What do you mean, you sleeper? It reminds me of the words addressed to another slumbering voyager: 'Do you not care that we are perishing?' (Mark 4:38). Like the mariners, some of the disciples were experienced sailors - fishing in their boats. Yet the storm was beyond them, frightening them because of its intensity. Both sent by God to display his glory - to turn pagan sailors to call upon the name of the LORD, and to drive the disciples to ask who Jesus is, who can still the storm.

Sometimes it's in the storms that we are more aware of our need, and more willing to cry out to the Lord - after all, when reclining on a deck chair on a cruise liner we're too comfortable. But pitching on a creaky vessel in the stormy sea reminds us that we need help, from the One who made the seas and the dry land, the One who can still storms, the One whose word has power.

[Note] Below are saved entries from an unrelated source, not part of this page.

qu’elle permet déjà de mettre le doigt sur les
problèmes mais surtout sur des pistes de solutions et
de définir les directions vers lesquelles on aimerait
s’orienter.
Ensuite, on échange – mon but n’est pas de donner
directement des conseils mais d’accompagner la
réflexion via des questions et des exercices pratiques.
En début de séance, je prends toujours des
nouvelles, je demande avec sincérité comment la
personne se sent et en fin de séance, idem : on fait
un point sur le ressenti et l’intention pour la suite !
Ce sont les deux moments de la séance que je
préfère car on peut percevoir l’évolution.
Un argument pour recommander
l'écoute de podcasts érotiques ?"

Sometimes the storms can be a call for us to come back, to return, to repent. It was certainly that for Jonah. When your ship looks like sinking, will you cry out or be so comfortable that you ignore the danger completely?

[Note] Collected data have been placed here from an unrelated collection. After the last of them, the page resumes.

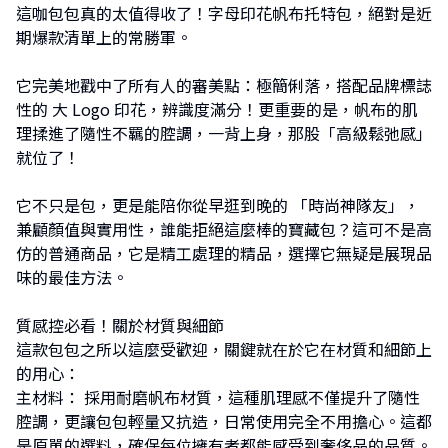
這咖包包真的太值得收了！字母印花帆布托特包，絕對是近
期爆款清單上的常勝軍。
它完美地戳中了所有人的審美點：極簡俐落，搭配品牌標誌
性的 大 Logo 印花，辨識度滿分！更重要的是，帆布的肌
理揉進了隨性不羈的腔調，一背上身，那股「高級鬆弛感」
就位了！
它不只是包，更是能陪你從早逛到晚的 「時尚神隊友」，
兼顧顏值與實用性，誰能拒絕這麼棒的寶藏包？這可不是高
仿的普通商品，它是精工處理的精品，選擇它無疑是展現品
味的最佳方法。
質感控必看！關於材質與細節
這款包包之所以這麼受歡迎，關鍵就在於它在材質和細節上
的用心：
主材料： 採用耐磨帆布材質，這種肌理感不僅提升了隨性
腔調，更讓包包輕量又抗造，日常使用完全不用擔心。這都
是原單的選料，確保每位擁有者都能感受到奢侈品的品質。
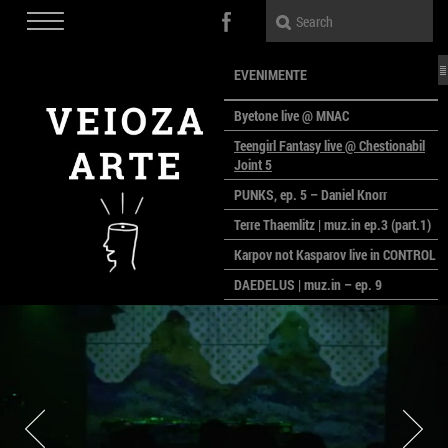
EVENIMENTE
Byetone live @ MNAC
Teengirl Fantasy live @ Chestionabil
Joint 5
PUNKS, ep. 5 – Daniel Knorr
Terre Thaemlitz | muz.in ep.3 (part.1)
Karpov not Kasparov live in CONTROL
DAEDELUS | muz.in – ep. 9
LALELE, LALELE – prima premieră a
anului la MACAZ
CinePOLSKA – filme poloneze la
București
PEOPLE OF ROMANIA se lansează la
galeria Simeza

Thursday, October 01, 2009

Fleeing From God


For many people, the only thing they know about Jonah is his association with the whale (or great fish, as the book of Jonah actually says). But there's more to Jonah than him becoming the first person to ride in a submarine, as we'll hopefully discover in the days to come. Before we get to the great fish, let's meet the man himself.

Jonah, the son of Amittai receives the word of God which calls him to go to Nineveh, the city in Assyria. Jonah is an Israelite, one of the people of God, and yet he is called to go to the enemies of God's people. The message he is given doesn't sound too promising: 'Arise, go to Nineveh, that great city, and call out against it, for their evil has come up before me.' (1:2)

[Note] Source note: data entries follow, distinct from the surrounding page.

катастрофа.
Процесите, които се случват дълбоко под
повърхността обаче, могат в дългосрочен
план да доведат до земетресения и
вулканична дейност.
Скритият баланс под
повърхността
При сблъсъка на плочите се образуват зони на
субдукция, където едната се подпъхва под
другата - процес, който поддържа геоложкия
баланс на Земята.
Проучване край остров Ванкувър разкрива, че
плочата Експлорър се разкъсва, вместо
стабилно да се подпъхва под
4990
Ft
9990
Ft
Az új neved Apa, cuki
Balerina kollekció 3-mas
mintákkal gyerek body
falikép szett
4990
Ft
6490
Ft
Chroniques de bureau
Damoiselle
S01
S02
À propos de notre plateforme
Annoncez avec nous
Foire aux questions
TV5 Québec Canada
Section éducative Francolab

Jonah is called to be a prophet of doom, calling out against the city of Nineveh as Jeremiah would later be called to do against Jerusalem. God calls him to go east, and Jonah does an aboutface and instead chooses to 'Go West'. Was it that he didn't like his assignment? Announcing judgement in a foreign city might be a risky endeavour. Much better to flee somewhere safe and comfortable.

Yet it appears that Jonah actually doesn't like the assignment because he reckons they will repent and God will forgive them anyway (see 4:2-3). Either way, Jonah sets off in the opposite direction and makes for a boat at Joppa to take him to Tarshish. Twice in verse three we're told what Jonah is trying to do:
But Jonah rose to flee to Tarshish from the presence of the LORD. He went down to Joppa and found a ship going to Tarshish. So he paid the fare and went on board, to go with them to Tarshish, away from the presence of the LORD.(Jonah 1:3)

Tarshish represented a land far faraway, far enough away to be out of the presence of the LORD. Yet as Jonah learns through his futile attempt at fleeing, God is not restricted to the Temple of Jerusalem, or the shrine at Samaria. He is 'the God of heaven, who made the sea and the dry land' (1:9) who fills his creation so that there is nowhere where God is not.

Jonah discovers what the Psalmist says: 'Where shall I go from your Spirit? Or where shall I flee from your presence? ... if I take the wings of the morning and dwell in the uttermost parts of the sea, even there your hand shall lead me, and your right hand shall hold me.' (Psalm 139:7, 9-10). Our God is a great big God, and he holds us in his hand.

Are there times when we also try to flee from God? We know what he requires of us, but we don't want to do it (or stop doing it). We think that God doesn't notice when we're in that place, or with those people, like a child who puts her hands over her eyes and then thinks that we can't see her!

We are always in the presence of the Lord, so let's seek to please him in all that we do, not just on Sundays or when in church. Jonah reminds us of the futility of fleeing. Will you stop running?